Stored items:
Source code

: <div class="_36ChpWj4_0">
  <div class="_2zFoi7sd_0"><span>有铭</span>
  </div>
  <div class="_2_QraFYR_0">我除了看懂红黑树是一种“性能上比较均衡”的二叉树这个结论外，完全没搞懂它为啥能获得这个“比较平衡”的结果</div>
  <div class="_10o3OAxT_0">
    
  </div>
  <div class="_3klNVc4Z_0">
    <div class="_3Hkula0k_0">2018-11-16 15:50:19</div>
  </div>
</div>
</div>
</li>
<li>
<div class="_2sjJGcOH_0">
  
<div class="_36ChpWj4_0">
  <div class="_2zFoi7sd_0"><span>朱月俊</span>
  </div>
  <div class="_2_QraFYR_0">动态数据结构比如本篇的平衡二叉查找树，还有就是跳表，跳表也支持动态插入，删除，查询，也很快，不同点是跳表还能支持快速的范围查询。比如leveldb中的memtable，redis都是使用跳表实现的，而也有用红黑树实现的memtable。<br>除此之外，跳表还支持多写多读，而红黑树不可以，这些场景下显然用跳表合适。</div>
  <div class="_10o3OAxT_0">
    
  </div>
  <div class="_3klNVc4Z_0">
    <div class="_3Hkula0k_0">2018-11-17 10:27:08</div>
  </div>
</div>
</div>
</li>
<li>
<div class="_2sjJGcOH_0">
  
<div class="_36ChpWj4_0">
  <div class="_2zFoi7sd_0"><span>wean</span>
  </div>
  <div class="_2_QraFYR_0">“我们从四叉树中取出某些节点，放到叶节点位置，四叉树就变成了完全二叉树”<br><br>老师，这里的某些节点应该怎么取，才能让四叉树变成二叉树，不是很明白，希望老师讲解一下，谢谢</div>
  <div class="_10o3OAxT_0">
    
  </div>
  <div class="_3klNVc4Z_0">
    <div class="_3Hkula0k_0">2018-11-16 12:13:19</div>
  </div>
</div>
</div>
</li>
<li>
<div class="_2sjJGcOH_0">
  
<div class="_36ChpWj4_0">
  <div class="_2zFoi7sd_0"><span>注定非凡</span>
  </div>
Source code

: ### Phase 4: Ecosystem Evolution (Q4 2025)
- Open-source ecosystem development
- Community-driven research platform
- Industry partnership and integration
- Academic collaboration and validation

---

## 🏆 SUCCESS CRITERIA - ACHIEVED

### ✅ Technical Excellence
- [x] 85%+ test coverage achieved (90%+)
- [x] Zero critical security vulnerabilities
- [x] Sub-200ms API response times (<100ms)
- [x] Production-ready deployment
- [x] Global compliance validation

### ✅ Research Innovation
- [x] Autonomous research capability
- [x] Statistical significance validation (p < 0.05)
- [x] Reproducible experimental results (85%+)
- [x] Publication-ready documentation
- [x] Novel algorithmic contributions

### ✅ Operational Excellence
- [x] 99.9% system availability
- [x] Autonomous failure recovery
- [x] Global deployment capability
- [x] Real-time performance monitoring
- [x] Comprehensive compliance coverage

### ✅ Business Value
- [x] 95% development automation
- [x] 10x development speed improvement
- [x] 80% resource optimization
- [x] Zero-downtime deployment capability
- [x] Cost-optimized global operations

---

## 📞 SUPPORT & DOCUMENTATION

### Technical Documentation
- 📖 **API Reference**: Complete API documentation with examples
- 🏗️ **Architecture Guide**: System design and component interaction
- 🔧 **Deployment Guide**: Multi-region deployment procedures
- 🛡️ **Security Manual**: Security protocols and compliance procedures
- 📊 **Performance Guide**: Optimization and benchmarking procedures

### [Exercise directions]
Type out the entries again, word for word.

### [The completed task]
Source code

: <div class="_36ChpWj4_0">
  <div class="_2zFoi7sd_0"><span>有铭</span>
  </div>
  <div class="_2_QraFYR_0">我除了看懂红黑树是一种“性能上比较均衡”的二叉树这个结论外，完全没搞懂它为啥能获得这个“比较平衡”的结果</div>
  <div class="_10o3OAxT_0">
    
  </div>
  <div class="_3klNVc4Z_0">
    <div class="_3Hkula0k_0">2018-11-16 15:50:19</div>
  </div>
</div>
</div>
</li>
<li>
<div class="_2sjJGcOH_0">
  
<div class="_36ChpWj4_0">
  <div class="_2zFoi7sd_0"><span>朱月俊</span>
  </div>
  <div class="_2_QraFYR_0">动态数据结构比如本篇的平衡二叉查找树，还有就是跳表，跳表也支持动态插入，删除，查询，也很快，不同点是跳表还能支持快速的范围查询。比如leveldb中的memtable，redis都是使用跳表实现的，而也有用红黑树实现的memtable。<br>除此之外，跳表还支持多写多读，而红黑树不可以，这些场景下显然用跳表合适。</div>
  <div class="_10o3OAxT_0">
    
  </div>
  <div class="_3klNVc4Z_0">
    <div class="_3Hkula0k_0">2018-11-17 10:27:08</div>
  </div>
</div>
</div>
</li>
<li>
<div class="_2sjJGcOH_0">
  
<div class="_36ChpWj4_0">
  <div class="_2zFoi7sd_0"><span>wean</span>
  </div>
  <div class="_2_QraFYR_0">“我们从四叉树中取出某些节点，放到叶节点位置，四叉树就变成了完全二叉树”<br><br>老师，这里的某些节点应该怎么取，才能让四叉树变成二叉树，不是很明白，希望老师讲解一下，谢谢</div>
  <div class="_10o3OAxT_0">
    
  </div>
  <div class="_3klNVc4Z_0">
    <div class="_3Hkula0k_0">2018-11-16 12:13:19</div>
  </div>
</div>
</div>
</li>
<li>
<div class="_2sjJGcOH_0">
  
<div class="_36ChpWj4_0">
  <div class="_2zFoi7sd_0"><span>注定非凡</span>
  </div>
Source code

: ### Phase 4: Ecosystem Evolution (Q4 2025)
- Open-source ecosystem development
- Community-driven research platform
- Industry partnership and integration
- Academic collaboration and validation

---

## 🏆 SUCCESS CRITERIA - ACHIEVED

### ✅ Technical Excellence
- [x] 85%+ test coverage achieved (90%+)
- [x] Zero critical security vulnerabilities
- [x] Sub-200ms API response times (<100ms)
- [x] Production-ready deployment
- [x] Global compliance validation

### ✅ Research Innovation
- [x] Autonomous research capability
- [x] Statistical significance validation (p < 0.05)
- [x] Reproducible experimental results (85%+)
- [x] Publication-ready documentation
- [x] Novel algorithmic contributions

### ✅ Operational Excellence
- [x] 99.9% system availability
- [x] Autonomous failure recovery
- [x] Global deployment capability
- [x] Real-time performance monitoring
- [x] Comprehensive compliance coverage

### ✅ Business Value
- [x] 95% development automation
- [x] 10x development speed improvement
- [x] 80% resource optimization
- [x] Zero-downtime deployment capability
- [x] Cost-optimized global operations

---

## 📞 SUPPORT & DOCUMENTATION

### Technical Documentation
- 📖 **API Reference**: Complete API documentation with examples
- 🏗️ **Architecture Guide**: System design and component interaction
- 🔧 **Deployment Guide**: Multi-region deployment procedures
- 🛡️ **Security Manual**: Security protocols and compliance procedures
- 📊 **Performance Guide**: Optimization and benchmarking procedures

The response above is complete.